Basically, both groups were against allowing the developing middle class and especially the merchants

to gain too much freedom, and whatever freedom they in fact gained, came through extra-legal or illegal practices. A proverb of the time said "People hate their ruler as animals hate the net (of the hunter)". The basic laws of medieval times which had attempted to create stable social classes remained: down to the nineteenth century there were slaves, different classes of serfs or "commoners", and free burghers. Craftsmen remained under work obligation. Merchants were second-class people. Each class had to wear dresses of special colour and material, so that the social status of a person, even if he was not an official and thus recognizable by his insignia, was immediately clear when one saw him. The houses of different classes differed from one another by the type of tiles, the decorations of the doors and gates; the size of the main reception room of the house was prescribed and was kept small for all non-officials; and even size and form of the tombs was prescribed in detail for each class. Once a person had a certain privilege, he and his descendants even if they had lost their position in the bureaucracy, retained these privileges over generations. All burghers were admitted to the examinations and, thus, there was a certain social mobility allowed within the leading class of the society, and a new "small gentry" developed by this system.

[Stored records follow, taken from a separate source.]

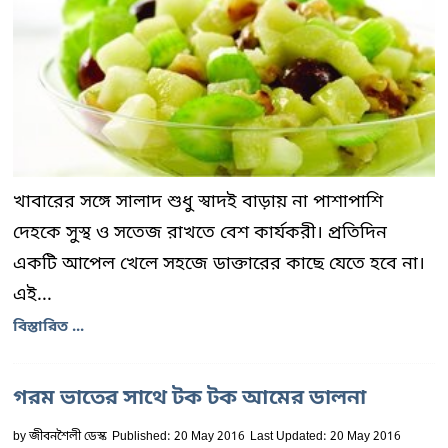
খাবারের সঙ্গে সালাদ শুধু স্বাদই বাড়ায় না পাশাপাশি
দেহকে সুস্থ ও সতেজ রাখতে বেশ কার্যকরী। প্রতিদিন
একটি আপেল খেলে সহজে ডাক্তারের কাছে যেতে হবে না।
এই...
বিস্তারিত ...
গরম ভাতের সাথে টক টক আমের ডালনা
by
জীবনশৈলী ডেস্ক
Published: 20 May 2016
Last Updated: 20 May 2016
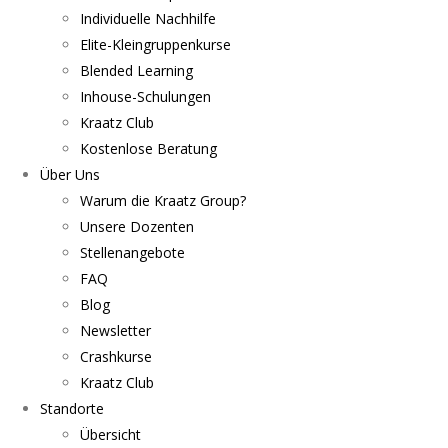
Individuelle Nachhilfe
Elite-Kleingruppenkurse
Blended Learning
Inhouse-Schulungen
Kraatz Club
Kostenlose Beratung
Über Uns
Warum die Kraatz Group?
Unsere Dozenten
Stellenangebote
FAQ
Blog
Newsletter
Crashkurse
Kraatz Club
Standorte
Übersicht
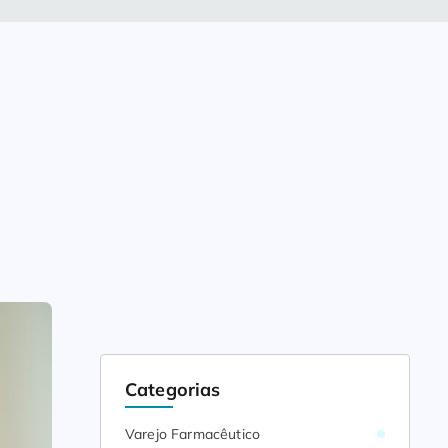
Categorias
Varejo Farmacêutico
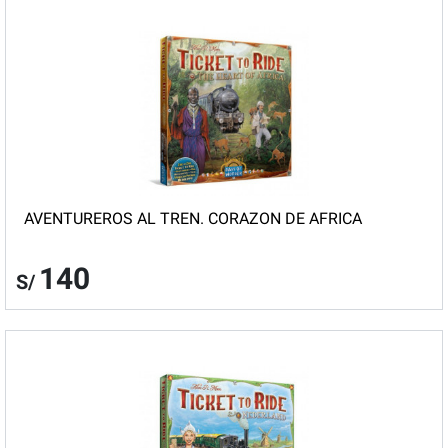
AVENTUREROS AL TREN. CORAZON DE AFRICA
140
S/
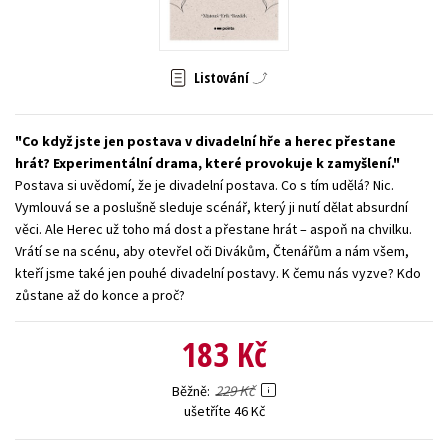
Young adult (SK)
Zahraniční literatura
Zdraví a životní styl
Všechny tituly
Listování
Co když jste jen postava v divadelní hře a herec přestane
hrát? Experimentální drama, které provokuje k zamyšlení.
Postava si uvědomí, že je divadelní postava. Co s tím udělá? Nic.
Vymlouvá se a poslušně sleduje scénář, který ji nutí dělat absurdní
věci. Ale Herec už toho má dost a přestane hrát – aspoň na chvilku.
Vrátí se na scénu, aby otevřel oči Divákům, Čtenářům a nám všem,
kteří jsme také jen pouhé divadelní postavy. K čemu nás vyzve? Kdo
zůstane až do konce a proč?
183 Kč
229 Kč
Běžně
ušetříte 46 Kč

Yet, the wars of the transition period had created a feeling of insecurity within the gentry. The eleventh and twelfth centuries were periods of extensive social legislation in order to give the lower classes some degree of security and thus prevent them from attempting to upset the status quo. In addition to the "ever-normal granaries" of the state, "social granaries" were revived, into which all farmers of a village had to deliver grain for periods of need. In 1098 a bureau for housing and care was created which created homes for the old and destitute; 1102 a bureau for medical care sent state doctors to homes and hospitals as well as to private homes to care for poor patients; from 1104 a bureau of burials took charge of the costs of burials of poor persons. Doctors as craftsmen were under corvee obligation and could easily be ordered by the state. Often, however, Buddhist priests took charge of medical care, burial costs and hospitalization. The state gave them premiums if they did good work. The Ministry of Civil Affairs made the surveys of cases and costs, while the Ministry of Finances paid the costs. We hear of state orphanages in 1247, a free pharmacy in 1248, state hospitals were reorganized in 1143. In 1167 the government gave low-interest loans to poor persons and (from 1159 on) sold cheap grain from state granaries. Fire protection services in large cities were organized. Finally, from 1141 on, the government opened up to twenty-three geisha houses for the entertainment of soldiers who were far from home in the capital and had no possibility for other amusements. Public baths had existed already some centuries ago; now Buddhist temples opened public baths as social service.